Des recherches antérieures avaient suggéré que les bébés nés par césarienne étaient plus susceptibles de contracter une bactérie acquise à l’hôpital à la naissance, tandis que ceux nés par le vagin collectaient des bactéries de leur mère. Étant donné que le microbiome est considéré comme étant intrinsèquement lié à la santé, certains suggéraient que ces différences rendaient les bébés nés par césariennes plus susceptibles de développer l’obésité, l’asthme et l’eczéma.
«L’hypothèse est que le moment de la naissance pourrait être une sorte de moment thermostatique pour le système immunitaire qui définira le système immunitaire pour la vie future», déclare Nigel Field de l’University College de Londres.

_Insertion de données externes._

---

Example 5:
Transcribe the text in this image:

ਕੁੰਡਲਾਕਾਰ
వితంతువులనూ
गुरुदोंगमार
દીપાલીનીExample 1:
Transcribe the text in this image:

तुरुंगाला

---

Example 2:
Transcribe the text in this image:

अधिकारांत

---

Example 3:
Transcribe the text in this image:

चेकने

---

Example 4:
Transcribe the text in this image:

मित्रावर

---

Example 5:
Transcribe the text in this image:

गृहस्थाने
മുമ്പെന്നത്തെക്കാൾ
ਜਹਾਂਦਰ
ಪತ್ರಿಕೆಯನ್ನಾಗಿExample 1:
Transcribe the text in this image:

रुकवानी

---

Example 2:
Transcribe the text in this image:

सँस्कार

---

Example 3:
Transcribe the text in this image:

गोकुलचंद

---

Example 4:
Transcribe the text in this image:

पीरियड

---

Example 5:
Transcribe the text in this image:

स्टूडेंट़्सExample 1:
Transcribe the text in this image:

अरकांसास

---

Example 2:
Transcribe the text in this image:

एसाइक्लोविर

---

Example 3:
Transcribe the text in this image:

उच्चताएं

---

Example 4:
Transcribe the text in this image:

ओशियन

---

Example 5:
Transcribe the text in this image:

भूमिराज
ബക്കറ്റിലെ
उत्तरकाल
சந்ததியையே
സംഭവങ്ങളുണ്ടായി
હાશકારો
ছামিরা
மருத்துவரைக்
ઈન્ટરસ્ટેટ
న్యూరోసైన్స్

Pour enquêter sur ce phénomène, Field et ses collègues ont recueilli des échantillons de selles de 596 bébés nés dans des hôpitaux britanniques. Les échantillons ont été recueillis par les parents des bébés au cours des premières semaines de vie et entre 6 et 9 mois. «Nous avons fait pas mal d’expériences pour montrer que les  selles des bébés étaient assez stables pendant quelques jours», a déclaré le coauteur, Peter Brocklehurst, de l’Université de Birmingham.

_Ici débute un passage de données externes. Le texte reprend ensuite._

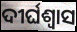
ଦୀର୍ଘଶ୍ବାସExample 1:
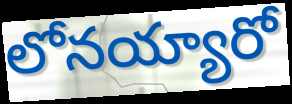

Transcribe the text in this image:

లోనయ్యారో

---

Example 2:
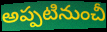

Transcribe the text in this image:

అప్పటినుంచీ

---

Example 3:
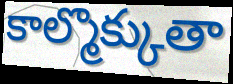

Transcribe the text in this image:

కాల్మొక్కుతా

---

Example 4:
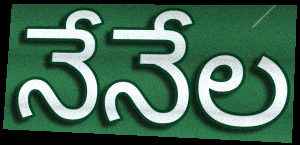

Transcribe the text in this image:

నేనేల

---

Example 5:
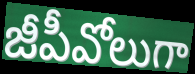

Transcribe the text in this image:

జీపీవోలుగా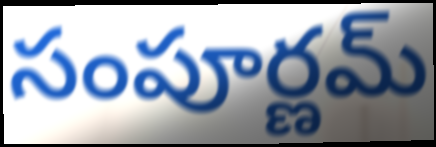
సంపూర్ణమ్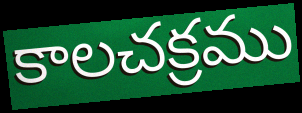
కాలచక్రముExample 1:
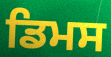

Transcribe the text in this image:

ਡਿਮਸ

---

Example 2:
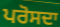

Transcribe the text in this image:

ਪਰੋਸਦਾ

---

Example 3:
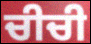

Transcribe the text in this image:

ਚੀਚੀ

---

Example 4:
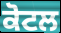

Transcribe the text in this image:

ਕੋਟਲ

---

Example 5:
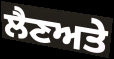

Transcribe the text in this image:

ਲੈਣਅਤੇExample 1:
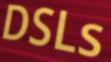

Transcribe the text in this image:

DSLs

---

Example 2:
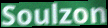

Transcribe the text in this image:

Soulzon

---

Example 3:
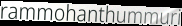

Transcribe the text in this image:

rammohanthummuri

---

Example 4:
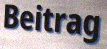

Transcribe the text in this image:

Beitrag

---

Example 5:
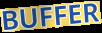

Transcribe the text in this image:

BUFFER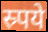
स्र्पये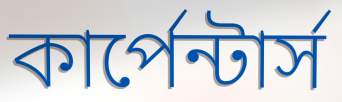
কার্পেন্টার্সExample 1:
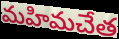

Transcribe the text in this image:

మహిమచేత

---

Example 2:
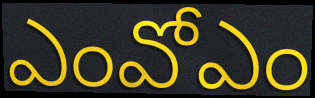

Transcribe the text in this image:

ఎంవోఎం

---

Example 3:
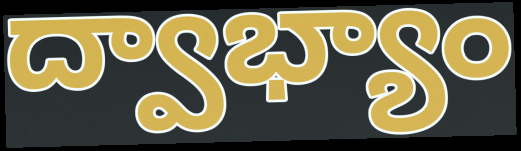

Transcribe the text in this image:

ద్వాభ్యాం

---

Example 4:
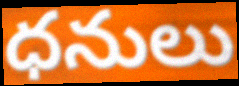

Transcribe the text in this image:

ధనులు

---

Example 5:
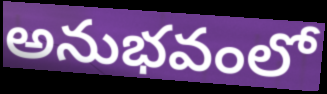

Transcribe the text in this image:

అనుభవంలోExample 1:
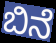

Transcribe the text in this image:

ಬಿನೆ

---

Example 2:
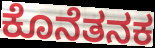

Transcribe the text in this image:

ಕೊನೆತನಕ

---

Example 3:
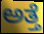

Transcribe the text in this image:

ಅತ್ತೆ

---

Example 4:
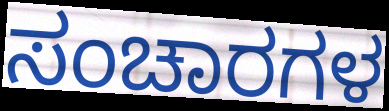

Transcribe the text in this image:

ಸಂಚಾರಗಳ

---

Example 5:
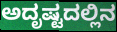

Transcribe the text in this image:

ಅದೃಷ್ಟದಲ್ಲಿನ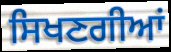
ਸਿਖਣਗੀਆਂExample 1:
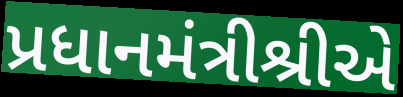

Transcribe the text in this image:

પ્રધાનમંત્રીશ્રીએ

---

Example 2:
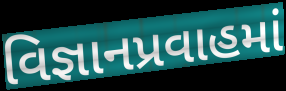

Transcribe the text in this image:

વિજ્ઞાનપ્રવાહમાં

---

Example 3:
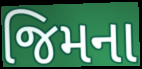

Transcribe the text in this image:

જિમના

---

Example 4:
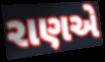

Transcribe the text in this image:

રાણએ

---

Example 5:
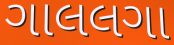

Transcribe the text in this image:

ગાલલગા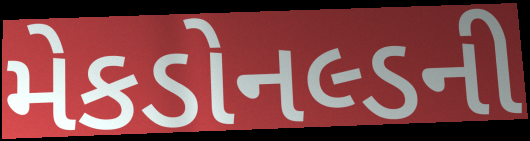
મેકડોનલ્ડનીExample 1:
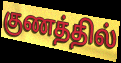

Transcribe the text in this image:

குணத்தில்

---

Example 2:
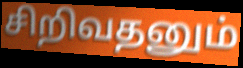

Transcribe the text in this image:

சிறிவதனும்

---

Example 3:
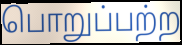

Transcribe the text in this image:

பொறுப்பற்ற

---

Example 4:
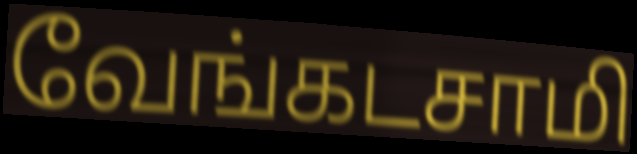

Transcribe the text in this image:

வேங்கடசாமி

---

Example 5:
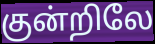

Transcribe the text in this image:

குன்றிலேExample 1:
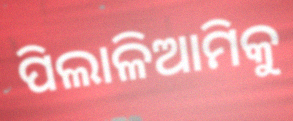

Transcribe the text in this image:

ପିଲାଳିଆମିକୁ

L’équipe a constaté que près de 80% des bébés nés par césariennes avaient dans leur ventre des bactéries acquises à l’hôpital à la naissance, contre 50% des bébés nés par voie vaginale. Et les bactéries représentaient environ 30% du nombre total de bactéries chez les bébés nés par césariennes, contre seulement 10% chez les bébés nés par voie vaginale.

Vers six à neuf mois ces différences avaient en grande partie disparu

Mais au moment du sevrage des bébés, vers six à neuf mois, ces différences avaient en grande partie disparu. Et tous les bébés étaient en bonne santé, alors les chercheurs ne peuvent pas dire s’il y a des effets sur la santé. «Nous ne connaissons pas les conséquences à long terme de ces résultats», a déclaré Field.

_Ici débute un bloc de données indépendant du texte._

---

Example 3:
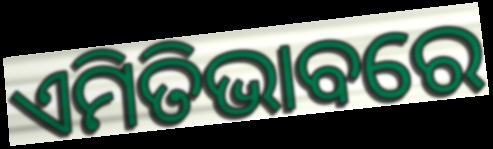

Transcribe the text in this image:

ଏମିତିଭାବରେ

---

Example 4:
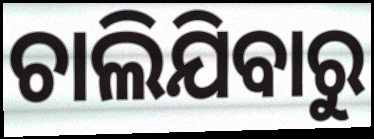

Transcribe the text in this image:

ଚାଲିଯିବାରୁ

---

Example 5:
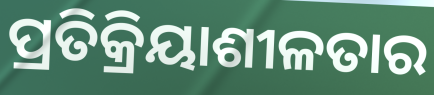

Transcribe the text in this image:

ପ୍ରତିକ୍ରିୟାଶୀଳତାର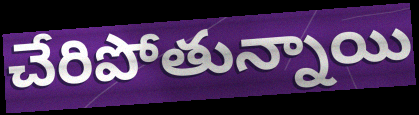
చేరిపోతున్నాయి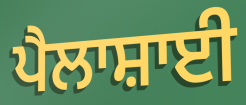
ਪੈਲਾਸ਼ਾਈ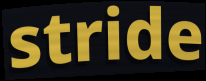
stride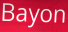
BayonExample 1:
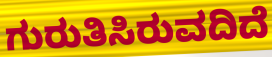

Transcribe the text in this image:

ಗುರುತಿಸಿರುವದಿದೆ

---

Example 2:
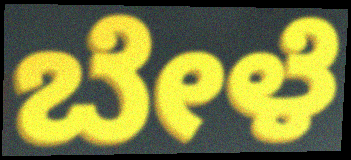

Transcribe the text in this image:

ಬೇಳೆ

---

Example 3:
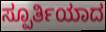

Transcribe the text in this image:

ಸ್ಪೂರ್ತಿಯಾದ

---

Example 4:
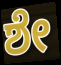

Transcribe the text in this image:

ಶೇ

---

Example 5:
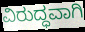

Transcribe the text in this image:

ವಿರುದ್ಧವಾಗಿ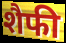
शैफी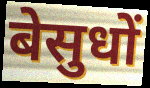
बेसुधों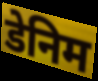
डेनिम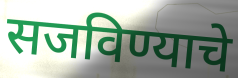
सजविण्याचे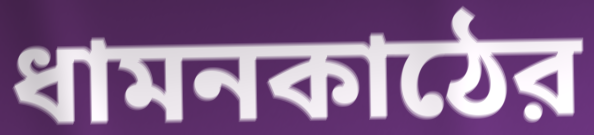
ধামনকাঠেরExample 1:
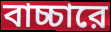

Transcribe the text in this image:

বাচ্চারে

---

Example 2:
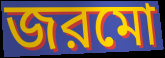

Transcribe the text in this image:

জরমো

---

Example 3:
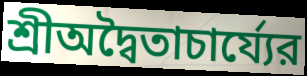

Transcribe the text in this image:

শ্রীঅদ্বৈতাচার্য্যের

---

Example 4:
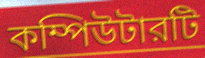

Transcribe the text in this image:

কম্পিউটারটি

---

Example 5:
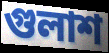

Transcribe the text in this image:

গুলাশ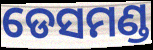
ଡେସମଣ୍ଡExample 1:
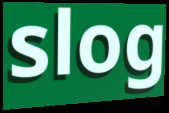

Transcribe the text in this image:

slog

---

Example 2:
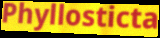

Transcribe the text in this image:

Ces résultats ne devraient pas dissuader les femmes enceintes d’avoir une césarienne, estime Alison Wright du Royal College of Obstetricians and Gynecologists. «Les femmes ont souvent besoin d’une césarienne, ou certaines femmes choisissent la césarienne. Bien qu’il s’agisse d’une recherche novatrice, cela ne devrait pas empêcher les femmes d’avoir une césarienne», dit-elle.
L’équipe a également prélevé des échantillons de selles chez 175 mères et les a comparés à ceux de leurs 178 bébés. Ils ont été surpris de constater que les bactéries intestinales des bébés semblaient provenir des intestins de leur mère plutôt que du vagin lors de l’accouchement.
Cette découverte déverse plus d’eau froide sur la pratique de l’ensemencement vaginal, qui a gagné en popularité ces dernières années. L’idée est de mettre un coton-tige dans le vagin d’une femme sur le point de subir une césarienne, puis de l’essuyer sur le visage ou la bouche du bébé pour libérer les bactéries qu’il aurait pu détecter lors d’un accouchement vaginal.

Les bactéries semblent provenir de la région anale

Cette pratique n’est recommandée par aucun organisme clinique, car elle peut être dangereuse. Ces nouvelles découvertes suggèrent que ce serait également inutile: les bactéries ingérées lors des accouchements vaginaux semblent provenir de la région anale plutôt que du vagin, a déclaré l’équipe.
Cette recherche a été publiée dans Nature.